16 Bewohner des Seniorenhauses Regina Protmann, Daun, trafen sich in der Abendrunde und haben sich über das Thema „Dorf im Wandel" unterhalten und so kam es zu diesem Beitrag.

Früher hatten die Dorfbewohner mehr Kontakt untereinander als heute. Trotz all ihrer Arbeit blieb immer noch Zeit für ein Schwätzchen, und jeder wusste über jeden Bescheid. Damals hatte meist nur der Vorsteher (Bürgermeister) ein Telefon. Dieses wurde nur für wichtige Angelegenheiten benutzt wie z.B. Krankheit oder Todesnachrichten. Wurde man angerufen, so schickte der Vorsteher jemanden, der einem Bescheid sagte, und ging dann mit zum Telefonieren. Anschließend erzählte man, worum es ging, und so wusste es am nächsten Tag das ganze Dorf.

Ähnlich verhielt es sich mit den Geburten. Die „Heffrau" (Hebamme) kannte jeder, denn jede Familie hatte mehrere Kinder. Hatte eine Frau Wehen, so legte sie sich erst ins Bett, wenn sie ihre Arbeit erledigt hatte. Meine Mutter brachte noch die vollen Milchkannen an die Straße, damit das Milchauto sie noch mitnehmen konnte, und legte sich dann ins Bett. Weil die Hebamme auch viel in umliegenden Dörfern tätig war, erfuhr die Verwandtschaft auch gleich von der Geburt. Die Post wurde immer von der gleichen Postfrau gebracht. Sie kam mit dem Moped und hatte nie Urlaub. Falsch adressierte Briefe erreichten dennoch den Empfänger, denn die Postfrau kannte alle Bewohner und auch die Verwandten.
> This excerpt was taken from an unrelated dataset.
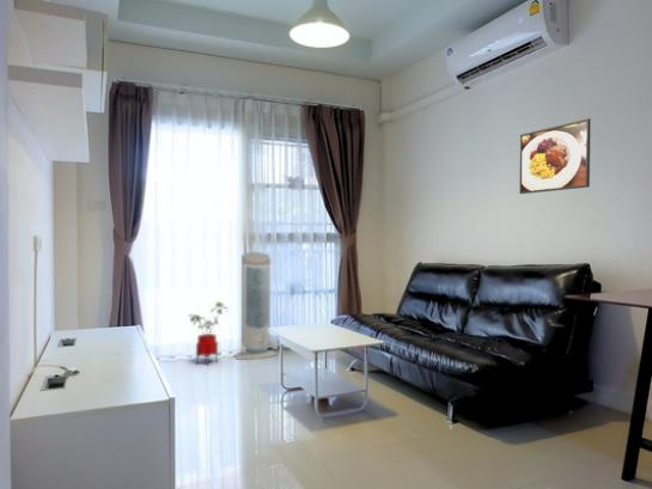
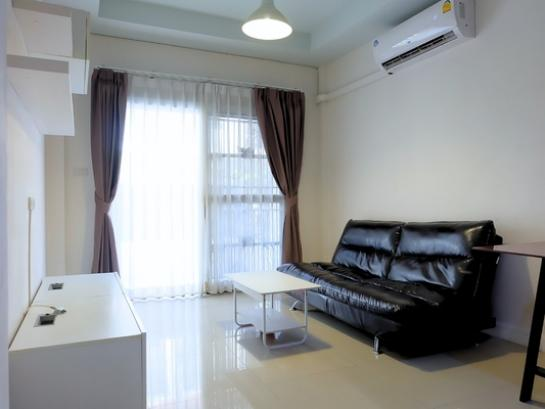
- house plant [188,300,228,367]
- air purifier [233,251,279,361]
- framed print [518,117,592,195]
Einige Dörfer hatten einen kleinen „Kramladen", wo man Lebensmittel und alle Dinge, die ein Haushalt brauchte, kaufen konnte. Meine Schwester tauschte dort gerne Eier gegen Süßigkeiten und mein Bruder machte dort mit vier Jahren alleine seinen ersten Einkauf (Brot und Milupa).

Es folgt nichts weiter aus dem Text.